Aufgabenstellung:
a) Gib aus dem Übungstext die Passage zwischen „BGH, Beschluss vom“ und „FamRZ 2016, 1847).“ einschließlich dieser beiden Stellen wortgetreu aus.
b) Stelle fest, ob diese Aussagen mit dem Übungstext übereinstimmen, und antworte jeweils mit Ja oder Nein samt der ausschlaggebenden Textstelle im genauen Wortlaut: (i) Der Beschluss des BGH ist vom 19. Juli 2017. (ii) Die Entscheidung ist bereits in BGHZ abgedruckt. (iii) Laut Leitsatz ist die später von einem anderen Mann erklärte Anerkennung der Vaterschaft wirksam.

─── Übungstext ───

IPR: Internationales Kindschaftsrecht; Konkurrenz
mehrerer Abstammungsstatute bei Feststellung der Vaterschaft; Ausschluss der
Rückverweisung bei Art. 19 I EGBGB gem. Art. 4 I 1 EGBGB (Sinn der
Verweisung)
BGH, Beschluss vom 19. Juli 2017 -
XII ZB 72/16 - KG Berlin
Fundstelle:
noch nicht bekannt
für BGHZ vorgesehen
Amtl. Leitsatz:
a) Führt von den nach Art. 19 Abs. 1 EGBGB für
die Feststellung der Vaterschaft alternativ berufenen Rechtsordnungen zum
Zeitpunkt der Geburt allein das Personalstatut des geschiedenen Ehemanns der
Mutter zur rechtlichen Vaterschaft (hier: des geschiedenen Ehemanns nach
polnischem Recht), so ist eine später von einem anderen Mann nach dem
hierfür anwendbaren deutschen Recht erklärte Anerkennung der Vaterschaft
unwirksam (Fortführung des Senatsbeschlusses vom
3. August 2016 - XII ZB 110/16 - FamRZ 2016, 1847).

─── Datenauszug ───

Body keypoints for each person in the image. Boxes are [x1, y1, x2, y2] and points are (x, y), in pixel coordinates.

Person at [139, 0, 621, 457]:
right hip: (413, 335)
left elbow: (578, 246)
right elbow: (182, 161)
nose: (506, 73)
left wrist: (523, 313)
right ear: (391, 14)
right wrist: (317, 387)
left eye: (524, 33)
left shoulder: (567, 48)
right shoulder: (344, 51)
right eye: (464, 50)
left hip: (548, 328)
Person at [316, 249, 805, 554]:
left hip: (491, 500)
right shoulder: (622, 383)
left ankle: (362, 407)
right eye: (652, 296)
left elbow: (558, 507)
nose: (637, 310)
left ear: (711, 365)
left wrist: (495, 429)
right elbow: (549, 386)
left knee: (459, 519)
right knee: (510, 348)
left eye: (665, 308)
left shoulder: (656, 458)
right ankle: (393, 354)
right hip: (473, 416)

───
─── Datenauszug ───

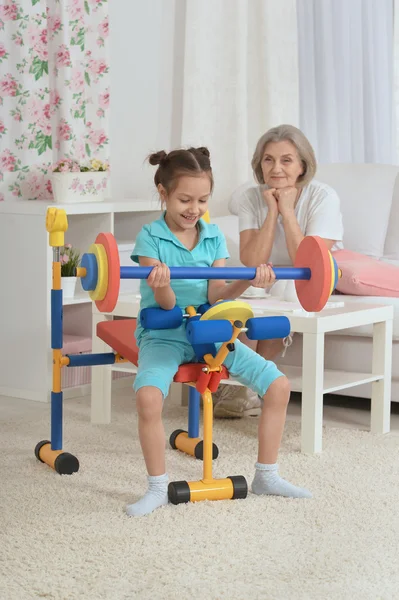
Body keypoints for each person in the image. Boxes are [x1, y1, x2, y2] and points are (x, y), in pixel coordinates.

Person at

───
─── Datenauszug ───

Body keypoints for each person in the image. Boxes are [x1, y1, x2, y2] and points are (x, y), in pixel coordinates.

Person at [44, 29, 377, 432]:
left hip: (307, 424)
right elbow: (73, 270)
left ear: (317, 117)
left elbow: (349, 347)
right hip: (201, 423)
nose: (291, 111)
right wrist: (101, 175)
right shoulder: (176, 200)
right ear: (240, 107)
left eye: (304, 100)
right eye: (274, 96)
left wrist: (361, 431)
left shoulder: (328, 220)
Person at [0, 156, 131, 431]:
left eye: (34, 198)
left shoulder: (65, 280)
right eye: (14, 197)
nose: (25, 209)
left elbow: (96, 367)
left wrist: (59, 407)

───

Lösungen:
a)
BGH, Beschluss vom 19. Juli 2017 -
XII ZB 72/16 - KG Berlin
Fundstelle:
noch nicht bekannt
für BGHZ vorgesehen
Amtl. Leitsatz:
a) Führt von den nach Art. 19 Abs. 1 EGBGB für
die Feststellung der Vaterschaft alternativ berufenen Rechtsordnungen zum
Zeitpunkt der Geburt allein das Personalstatut des geschiedenen Ehemanns der
Mutter zur rechtlichen Vaterschaft (hier: des geschiedenen Ehemanns nach
polnischem Recht), so ist eine später von einem anderen Mann nach dem
hierfür anwendbaren deutschen Recht erklärte Anerkennung der Vaterschaft
unwirksam (Fortführung des Senatsbeschlusses vom
3. August 2016 - XII ZB 110/16 - FamRZ 2016, 1847).

b)
(i) Ja: „BGH, Beschluss vom 19. Juli 2017“
(ii) Nein: „für BGHZ vorgesehen“
(iii) Nein: „erklärte Anerkennung der Vaterschaft unwirksam“